Back during the era of the Nintendo 64, playing multiplayer matches against my two brothers in GoldenEye 007 was practically part of my daily routine. For some reason or another, the three of us settled on License to Kill mode as pretty much the only multiplayer mode we used regularly, usually using either Pistols or Automatics as our weapon set, though we sometimes used mines, throwing knives, or slappers only. That set-up kept us happy for years. A few years later though, when we rented Perfect Dark, GoldenEye's spiritual sequel, we ended up using a completely different set of options. Instead of playing on one-shot kill modes, we ended up abusing the Simulants to create chaotic army vs. army King of the Hill battles with lots of explosives, sniper rifles, and automatic weapons. Considering how similar GoldenEye 007 and Perfect Dark play, I have always wondered why our multiplayer matches in the two games were so different. I can't help but feel that there were some factors in the two games that encouraged one set-up over the other.

Certainly one big difference between GoldenEye and Perfect Dark was in what multiplayer options they offered and how those options were organized. Starting a multiplayer match in Goldeneye was a pretty straightforward affair: the players first select a game mode from a short list (such as Normal or License to Kill), then select a pre-built set of weapons from a similarly sized list, select an arena, select game length, set handicaps, and finally let each player choose their characters. All told, the process was very simple and straightforward, but allowed for only a limited number of possible game combinations. In comparison, Perfect Dark had several menus worth of options, including AI controlled bots (called Simulants), customizable weapon lists, and customizable characters. So Perfect Dark allowed for a much wider array of game options, but those choosing from those options involved digging through multiple menus and was thus much more time consuming. Looking back at it, One-Shot Kills was an accessible option in Perfect Dark. In fact, Pistol One Hit Kills was a prebuilt game type. However, it wasn't possible to load up a Pistol One Hit Kills game and then change the weapons to automatics without opening up all of the option menus, making the changes to available weapons, and saving a new Automatics One Hit Kills game type. So the Perfect Dark system wasn't as well geared towards experimenting with minor alterations.

The number of options itself might have had an effect on our playstyle. In GoldenEye 007, using various weapon types, in various arenas, on Normal or License to Kill mode covered most of the available options. However, playing a similar 1-on-1 deathmatch-style game type in Perfect Dark would have meant not using quite a few of the available options, such as simulants and the various newly added game types such as King of the Hill.
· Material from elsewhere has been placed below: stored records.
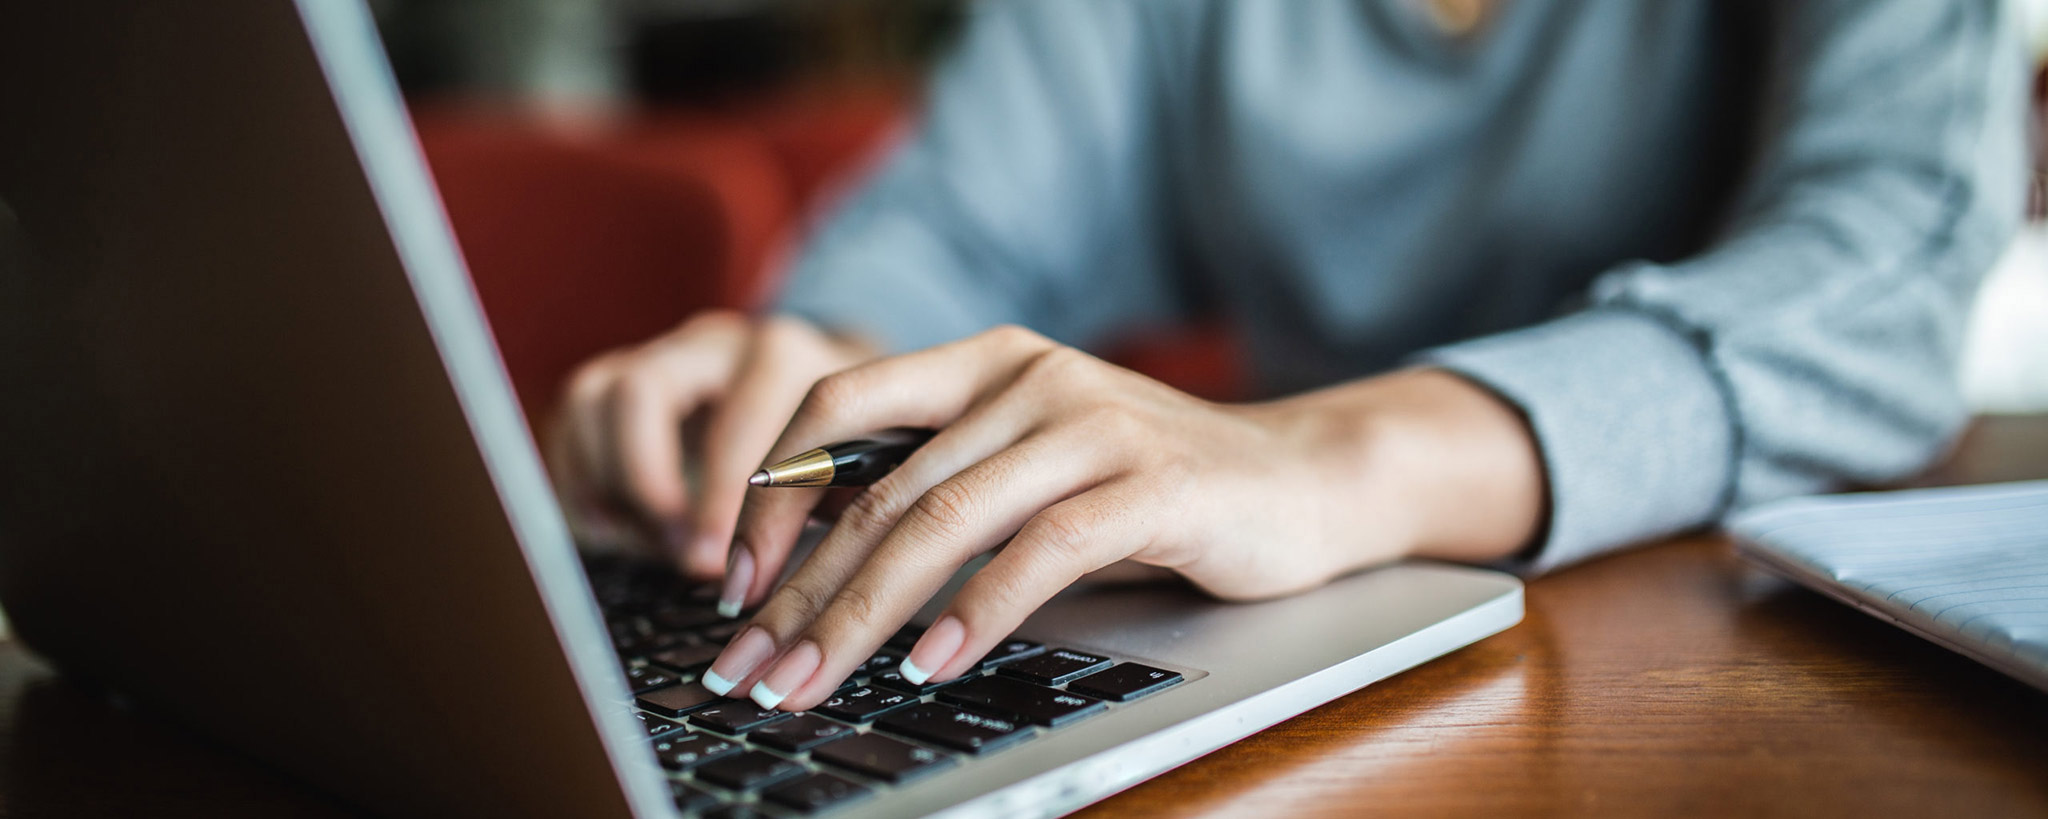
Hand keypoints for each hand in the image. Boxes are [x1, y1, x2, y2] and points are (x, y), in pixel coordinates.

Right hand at [548, 311, 876, 578]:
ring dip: (608, 481)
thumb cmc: (848, 438)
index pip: (736, 421)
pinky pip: (575, 417)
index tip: (716, 564)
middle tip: (675, 550)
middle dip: (646, 485)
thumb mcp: (856, 462)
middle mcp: (713, 343)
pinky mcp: (627, 377)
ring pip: (593, 399)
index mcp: (779, 355)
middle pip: (638, 394)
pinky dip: (583, 478)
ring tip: (649, 540)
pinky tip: (618, 526)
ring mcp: (663, 353)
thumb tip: (778, 575)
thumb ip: (825, 502)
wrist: (838, 385)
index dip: (718, 502)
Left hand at [700, 325, 1545, 709]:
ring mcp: (1089, 424)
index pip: (837, 403)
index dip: (770, 495)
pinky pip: (1038, 552)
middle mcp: (1027, 377)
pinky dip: (974, 616)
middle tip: (752, 669)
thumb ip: (942, 482)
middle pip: (879, 488)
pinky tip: (930, 666)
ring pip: (942, 522)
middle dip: (802, 592)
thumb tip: (815, 561)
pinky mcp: (1149, 483)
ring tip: (814, 683)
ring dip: (863, 616)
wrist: (1302, 479)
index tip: (732, 588)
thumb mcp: (1032, 464)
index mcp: (984, 361)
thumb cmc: (1152, 485)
So it kind of felt like a waste to not use those options, which is probably what lead to our big army vs. army battles.

Another factor to consider is weapons, which were one of the most noticeable differences between the two games. In GoldenEye, most guns were based directly on real guns, and thus were generally slight variations on basic archetypes. There were three pistols, three sub-machine guns, a machine pistol, a shotgun, a sniper rifle, a few assault rifles, and various kinds of explosive, plus the throwing knives. In Perfect Dark though, all weapons were equipped with secondary fire modes, most of which were extremely flashy. One assault rifle could be turned into a proximity mine, one pistol could fire explosive rounds, and a common machine gun could be turned into an automatic turret. Many of these functions were not really appropriate for the ambush and kill gameplay of a typical One Hit Kill match, particularly once you got past pistols. However, the weapons were well suited for large, chaotic, high-casualty rate matches.
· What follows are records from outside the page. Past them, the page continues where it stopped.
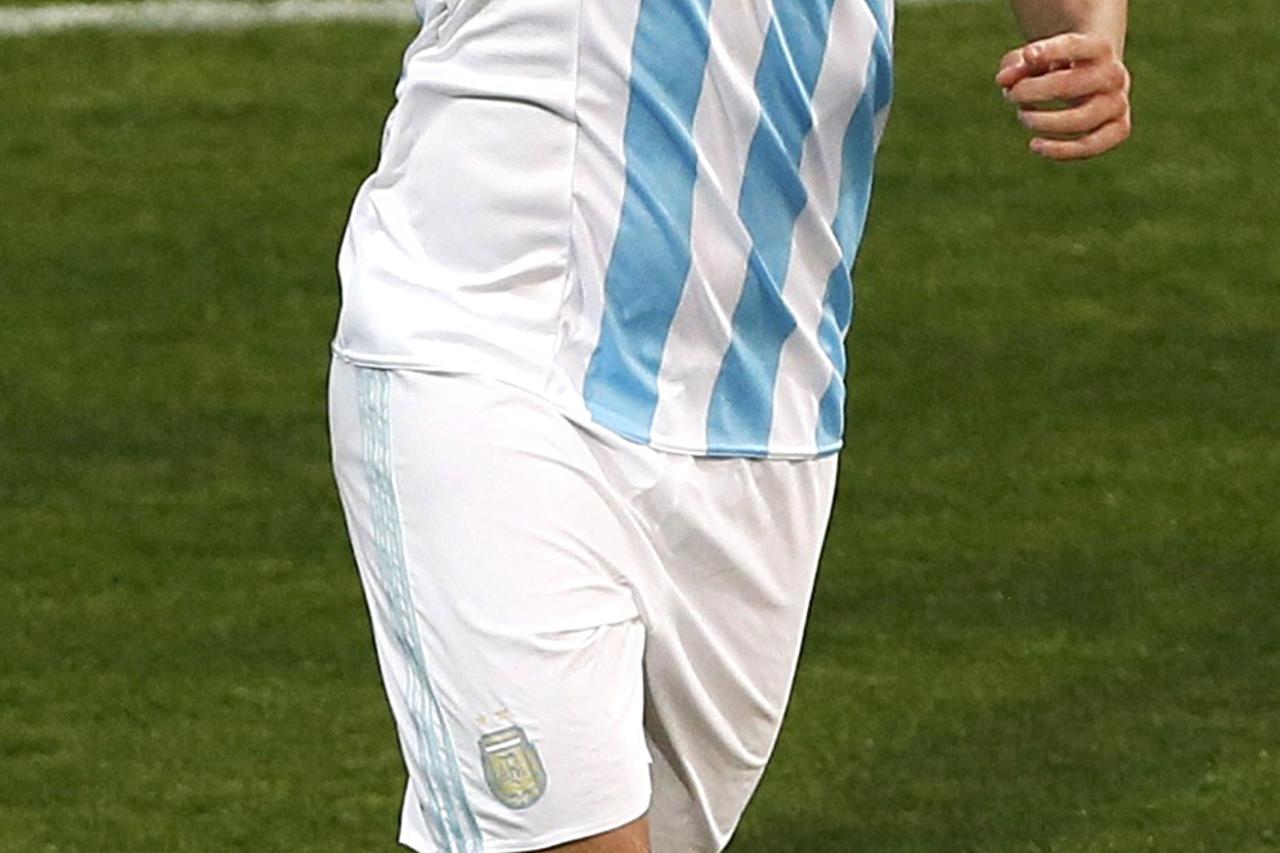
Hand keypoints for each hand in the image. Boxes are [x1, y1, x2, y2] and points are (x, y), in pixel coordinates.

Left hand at [996, 32, 1131, 160]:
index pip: (1077, 46)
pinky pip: (1092, 145)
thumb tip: (1003, 81)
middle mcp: (1114, 74)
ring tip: (1023, 116)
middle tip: (1013, 94)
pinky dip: (1061, 150)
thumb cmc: (1056, 66)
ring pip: (1083, 120)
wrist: (1092, 79)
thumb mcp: (1035, 59)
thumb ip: (1017, 66)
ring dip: (1046, 122)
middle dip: (1036, 91)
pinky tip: (1034, 145)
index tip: (1027, 54)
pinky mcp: (1118, 129)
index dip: (1051, 51)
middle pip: (1074, 85)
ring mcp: (1118, 103)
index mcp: (1098, 48)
I do think that my change in playstyle moving from GoldenEye to Perfect Dark was influenced by game design, rather than simply changing tastes. When I was looking around at GameFAQs to do research for this post, I noticed that other people may have had similar experiences. A couple GoldenEye FAQs referenced License to Kill mode as a particularly popular choice. However, a big list of Perfect Dark multiplayer set-ups (apparently compiled from a large thread asking for people's favorites) universally included lots of Simulants and rarely involved One Hit Kills.